**Assignment**
Each line of the data below that includes the string "viewers" must be copied.

**Input records**
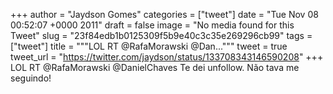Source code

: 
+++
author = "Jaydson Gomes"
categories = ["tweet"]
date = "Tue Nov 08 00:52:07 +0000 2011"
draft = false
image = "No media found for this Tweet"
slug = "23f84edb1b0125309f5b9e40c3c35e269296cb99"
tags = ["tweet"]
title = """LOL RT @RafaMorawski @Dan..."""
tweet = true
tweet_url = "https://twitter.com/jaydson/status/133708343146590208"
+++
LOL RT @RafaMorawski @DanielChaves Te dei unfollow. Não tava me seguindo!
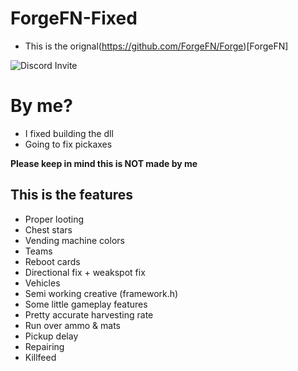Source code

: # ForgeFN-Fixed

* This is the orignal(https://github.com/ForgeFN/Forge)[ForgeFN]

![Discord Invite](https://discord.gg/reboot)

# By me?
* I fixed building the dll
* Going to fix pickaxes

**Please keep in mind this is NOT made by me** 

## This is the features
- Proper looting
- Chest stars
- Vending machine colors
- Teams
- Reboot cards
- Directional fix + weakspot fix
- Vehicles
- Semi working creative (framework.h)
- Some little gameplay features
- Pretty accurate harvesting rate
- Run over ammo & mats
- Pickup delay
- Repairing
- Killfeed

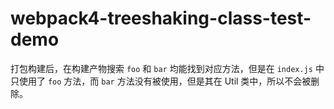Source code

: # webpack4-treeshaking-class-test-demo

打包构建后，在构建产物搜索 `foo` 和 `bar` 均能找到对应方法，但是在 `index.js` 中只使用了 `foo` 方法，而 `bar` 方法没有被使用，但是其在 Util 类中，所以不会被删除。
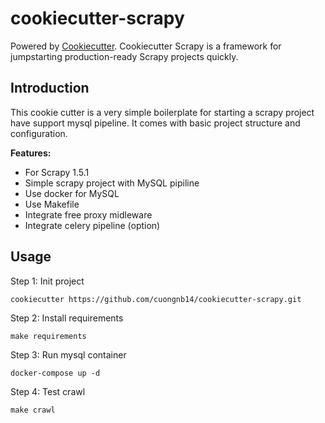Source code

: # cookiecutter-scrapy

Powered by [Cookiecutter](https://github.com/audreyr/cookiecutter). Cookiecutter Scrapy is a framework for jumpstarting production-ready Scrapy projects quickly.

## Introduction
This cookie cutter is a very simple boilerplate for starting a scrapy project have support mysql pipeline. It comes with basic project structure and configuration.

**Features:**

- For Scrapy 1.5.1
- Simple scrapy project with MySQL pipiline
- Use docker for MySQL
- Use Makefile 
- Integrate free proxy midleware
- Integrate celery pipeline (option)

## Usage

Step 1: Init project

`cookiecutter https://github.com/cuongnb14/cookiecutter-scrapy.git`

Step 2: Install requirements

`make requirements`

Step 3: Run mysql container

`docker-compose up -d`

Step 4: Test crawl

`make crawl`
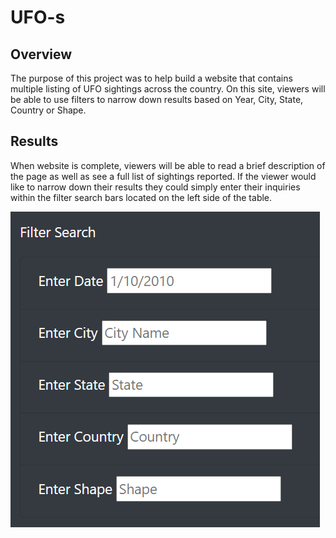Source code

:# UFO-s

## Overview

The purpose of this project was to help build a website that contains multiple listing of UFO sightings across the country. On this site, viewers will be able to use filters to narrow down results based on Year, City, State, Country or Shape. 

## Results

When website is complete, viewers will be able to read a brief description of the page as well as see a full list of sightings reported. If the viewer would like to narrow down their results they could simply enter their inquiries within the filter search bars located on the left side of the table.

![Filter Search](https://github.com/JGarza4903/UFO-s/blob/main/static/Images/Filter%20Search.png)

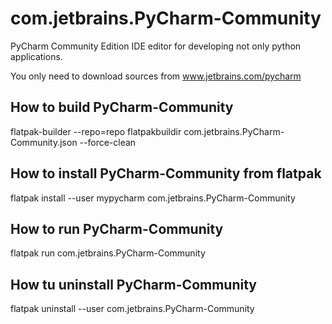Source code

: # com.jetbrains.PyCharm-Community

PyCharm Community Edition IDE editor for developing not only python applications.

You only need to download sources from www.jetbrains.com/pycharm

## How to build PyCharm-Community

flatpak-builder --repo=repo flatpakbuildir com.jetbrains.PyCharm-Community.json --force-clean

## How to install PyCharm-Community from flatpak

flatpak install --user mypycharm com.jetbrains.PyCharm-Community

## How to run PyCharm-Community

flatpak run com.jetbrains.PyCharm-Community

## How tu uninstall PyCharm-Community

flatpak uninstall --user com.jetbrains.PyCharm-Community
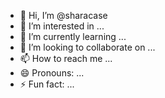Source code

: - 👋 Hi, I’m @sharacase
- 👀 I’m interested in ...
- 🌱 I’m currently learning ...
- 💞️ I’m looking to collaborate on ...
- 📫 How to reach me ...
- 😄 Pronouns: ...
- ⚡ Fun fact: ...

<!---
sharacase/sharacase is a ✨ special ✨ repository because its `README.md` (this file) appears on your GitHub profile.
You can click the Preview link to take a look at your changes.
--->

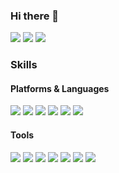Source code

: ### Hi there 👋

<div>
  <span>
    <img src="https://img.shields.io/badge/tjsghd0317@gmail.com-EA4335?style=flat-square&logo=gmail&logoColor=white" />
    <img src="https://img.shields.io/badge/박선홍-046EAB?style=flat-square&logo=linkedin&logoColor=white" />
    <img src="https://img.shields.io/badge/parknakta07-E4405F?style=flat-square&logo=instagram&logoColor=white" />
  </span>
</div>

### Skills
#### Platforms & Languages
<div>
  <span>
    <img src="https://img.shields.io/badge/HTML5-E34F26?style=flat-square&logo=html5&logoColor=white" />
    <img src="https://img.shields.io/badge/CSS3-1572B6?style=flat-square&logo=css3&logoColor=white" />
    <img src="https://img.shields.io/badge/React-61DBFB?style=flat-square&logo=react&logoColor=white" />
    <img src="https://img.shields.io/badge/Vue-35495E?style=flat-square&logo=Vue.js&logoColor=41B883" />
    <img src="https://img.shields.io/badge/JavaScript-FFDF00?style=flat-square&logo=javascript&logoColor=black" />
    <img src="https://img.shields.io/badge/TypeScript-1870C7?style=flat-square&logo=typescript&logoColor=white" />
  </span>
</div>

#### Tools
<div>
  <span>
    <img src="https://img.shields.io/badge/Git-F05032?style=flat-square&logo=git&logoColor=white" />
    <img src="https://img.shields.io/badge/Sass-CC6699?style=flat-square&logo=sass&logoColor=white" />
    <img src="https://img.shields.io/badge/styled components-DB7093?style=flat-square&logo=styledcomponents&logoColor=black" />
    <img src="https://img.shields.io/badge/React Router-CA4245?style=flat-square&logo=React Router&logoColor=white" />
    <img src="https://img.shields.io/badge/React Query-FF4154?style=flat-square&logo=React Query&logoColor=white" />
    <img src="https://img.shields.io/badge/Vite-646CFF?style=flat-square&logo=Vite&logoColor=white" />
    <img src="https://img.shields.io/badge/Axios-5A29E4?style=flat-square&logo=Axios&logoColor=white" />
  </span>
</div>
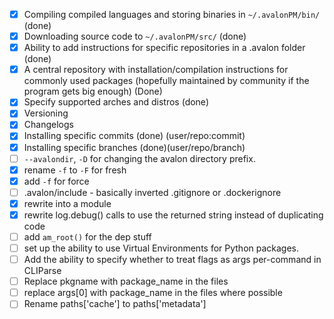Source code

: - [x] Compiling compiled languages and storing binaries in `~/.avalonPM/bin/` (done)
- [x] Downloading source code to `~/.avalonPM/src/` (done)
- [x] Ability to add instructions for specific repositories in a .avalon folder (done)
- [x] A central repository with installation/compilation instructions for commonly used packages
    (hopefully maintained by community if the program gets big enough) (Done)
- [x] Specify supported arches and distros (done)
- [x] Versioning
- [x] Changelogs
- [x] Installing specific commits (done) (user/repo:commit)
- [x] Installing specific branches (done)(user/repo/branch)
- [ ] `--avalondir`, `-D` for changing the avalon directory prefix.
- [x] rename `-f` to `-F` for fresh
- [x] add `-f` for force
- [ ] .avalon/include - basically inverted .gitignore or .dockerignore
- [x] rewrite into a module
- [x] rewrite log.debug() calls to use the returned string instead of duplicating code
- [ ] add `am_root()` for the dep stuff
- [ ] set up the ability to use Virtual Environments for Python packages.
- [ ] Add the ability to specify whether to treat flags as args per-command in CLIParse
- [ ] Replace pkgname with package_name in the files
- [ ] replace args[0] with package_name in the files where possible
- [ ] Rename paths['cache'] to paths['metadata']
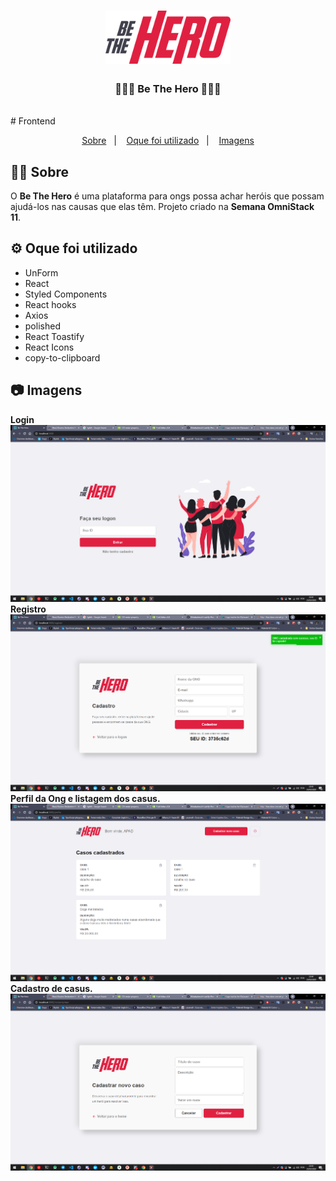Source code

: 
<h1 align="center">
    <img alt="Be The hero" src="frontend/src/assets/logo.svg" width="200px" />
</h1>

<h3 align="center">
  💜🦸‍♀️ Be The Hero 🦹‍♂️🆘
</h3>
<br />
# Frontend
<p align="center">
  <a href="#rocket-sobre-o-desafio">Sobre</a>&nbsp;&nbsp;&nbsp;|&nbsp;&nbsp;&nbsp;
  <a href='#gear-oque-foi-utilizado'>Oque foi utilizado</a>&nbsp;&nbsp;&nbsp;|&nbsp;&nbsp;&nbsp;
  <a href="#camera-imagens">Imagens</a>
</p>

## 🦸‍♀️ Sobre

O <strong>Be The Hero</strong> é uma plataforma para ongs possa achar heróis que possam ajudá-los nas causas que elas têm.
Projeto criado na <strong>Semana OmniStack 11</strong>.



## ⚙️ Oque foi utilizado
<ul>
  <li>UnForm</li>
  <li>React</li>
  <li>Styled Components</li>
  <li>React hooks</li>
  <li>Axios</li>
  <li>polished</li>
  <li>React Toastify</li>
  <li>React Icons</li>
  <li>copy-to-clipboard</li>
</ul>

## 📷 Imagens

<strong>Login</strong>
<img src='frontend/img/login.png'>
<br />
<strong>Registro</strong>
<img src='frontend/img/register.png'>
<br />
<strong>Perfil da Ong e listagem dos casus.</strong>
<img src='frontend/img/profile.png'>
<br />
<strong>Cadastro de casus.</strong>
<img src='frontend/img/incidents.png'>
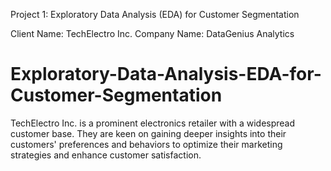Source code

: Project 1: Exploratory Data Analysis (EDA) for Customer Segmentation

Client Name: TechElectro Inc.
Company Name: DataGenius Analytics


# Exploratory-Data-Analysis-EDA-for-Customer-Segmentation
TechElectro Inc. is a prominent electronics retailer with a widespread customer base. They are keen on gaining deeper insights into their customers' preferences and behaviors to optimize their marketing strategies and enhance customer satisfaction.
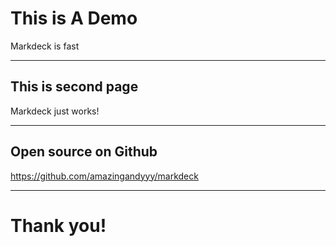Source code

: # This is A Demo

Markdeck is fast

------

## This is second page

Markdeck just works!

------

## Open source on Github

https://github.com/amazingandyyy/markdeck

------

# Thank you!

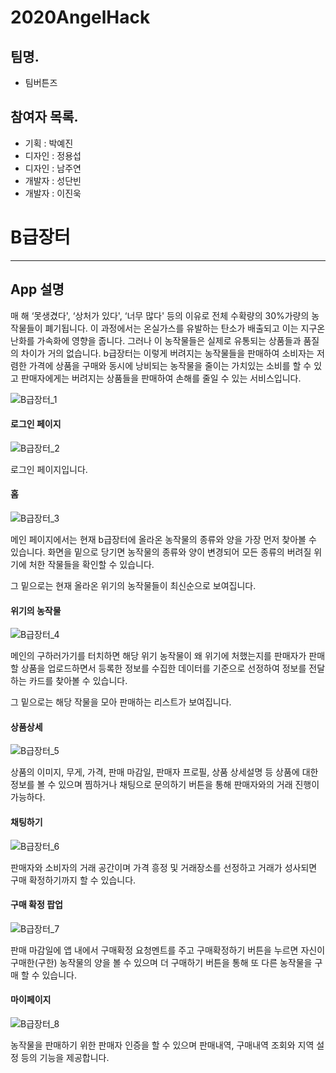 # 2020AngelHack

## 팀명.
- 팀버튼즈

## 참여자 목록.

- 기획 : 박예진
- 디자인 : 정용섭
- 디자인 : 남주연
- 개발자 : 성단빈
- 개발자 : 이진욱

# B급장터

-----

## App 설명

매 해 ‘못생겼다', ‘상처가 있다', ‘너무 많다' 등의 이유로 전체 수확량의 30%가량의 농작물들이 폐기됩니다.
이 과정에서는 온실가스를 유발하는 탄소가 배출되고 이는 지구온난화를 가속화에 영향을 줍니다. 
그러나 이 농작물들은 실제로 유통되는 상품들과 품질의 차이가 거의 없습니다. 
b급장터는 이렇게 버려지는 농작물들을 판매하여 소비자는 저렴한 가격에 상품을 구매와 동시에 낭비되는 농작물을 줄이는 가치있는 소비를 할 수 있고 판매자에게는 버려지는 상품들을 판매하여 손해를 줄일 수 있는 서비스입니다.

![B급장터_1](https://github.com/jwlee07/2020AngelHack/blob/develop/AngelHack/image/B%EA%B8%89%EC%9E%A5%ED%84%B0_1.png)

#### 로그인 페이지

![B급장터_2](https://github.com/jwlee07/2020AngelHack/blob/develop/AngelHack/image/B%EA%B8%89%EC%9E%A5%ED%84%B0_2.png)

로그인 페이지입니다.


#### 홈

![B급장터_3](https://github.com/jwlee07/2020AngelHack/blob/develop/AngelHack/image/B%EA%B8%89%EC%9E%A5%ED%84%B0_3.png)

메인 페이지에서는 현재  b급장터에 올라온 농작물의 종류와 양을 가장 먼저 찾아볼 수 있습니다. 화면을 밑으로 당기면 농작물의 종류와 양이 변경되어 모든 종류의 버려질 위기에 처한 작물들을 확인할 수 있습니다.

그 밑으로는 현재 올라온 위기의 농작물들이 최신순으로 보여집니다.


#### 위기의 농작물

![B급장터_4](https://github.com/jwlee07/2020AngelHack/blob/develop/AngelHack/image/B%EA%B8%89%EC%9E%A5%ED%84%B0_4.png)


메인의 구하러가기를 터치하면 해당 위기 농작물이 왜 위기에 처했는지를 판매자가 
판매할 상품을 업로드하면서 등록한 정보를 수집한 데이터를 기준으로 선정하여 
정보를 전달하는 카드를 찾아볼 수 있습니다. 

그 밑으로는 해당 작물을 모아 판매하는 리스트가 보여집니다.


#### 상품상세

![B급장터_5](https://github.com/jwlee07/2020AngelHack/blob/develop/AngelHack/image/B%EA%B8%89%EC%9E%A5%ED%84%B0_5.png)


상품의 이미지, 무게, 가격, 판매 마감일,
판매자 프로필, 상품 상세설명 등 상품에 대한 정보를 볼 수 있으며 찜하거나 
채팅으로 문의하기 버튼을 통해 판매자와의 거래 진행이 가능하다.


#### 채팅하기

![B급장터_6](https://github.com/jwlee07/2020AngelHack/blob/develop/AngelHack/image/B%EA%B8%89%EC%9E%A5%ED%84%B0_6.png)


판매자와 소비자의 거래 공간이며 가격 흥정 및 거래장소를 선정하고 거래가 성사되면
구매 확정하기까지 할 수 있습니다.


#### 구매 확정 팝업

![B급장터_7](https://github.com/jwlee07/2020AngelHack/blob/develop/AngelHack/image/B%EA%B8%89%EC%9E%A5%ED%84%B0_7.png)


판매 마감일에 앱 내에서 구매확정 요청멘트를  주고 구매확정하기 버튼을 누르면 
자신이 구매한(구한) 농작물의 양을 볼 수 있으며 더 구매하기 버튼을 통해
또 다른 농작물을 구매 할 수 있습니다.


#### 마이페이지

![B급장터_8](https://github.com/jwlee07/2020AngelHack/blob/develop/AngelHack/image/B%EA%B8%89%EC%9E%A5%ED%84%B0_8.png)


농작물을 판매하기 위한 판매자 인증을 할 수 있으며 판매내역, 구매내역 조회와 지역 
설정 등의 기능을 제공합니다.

**Worked solution**
The purpose of this project was to help build a website that contains multiple listing of UFO sightings across the country. On this site, viewers will be able to use filters to narrow down results based on Year, City, State, Country or Shape. 
When website is complete, viewers will be able to read a brief description of the page as well as see a full list of sightings reported. If the viewer would like to narrow down their results they could simply enter their inquiries within the filter search bars located on the left side of the table.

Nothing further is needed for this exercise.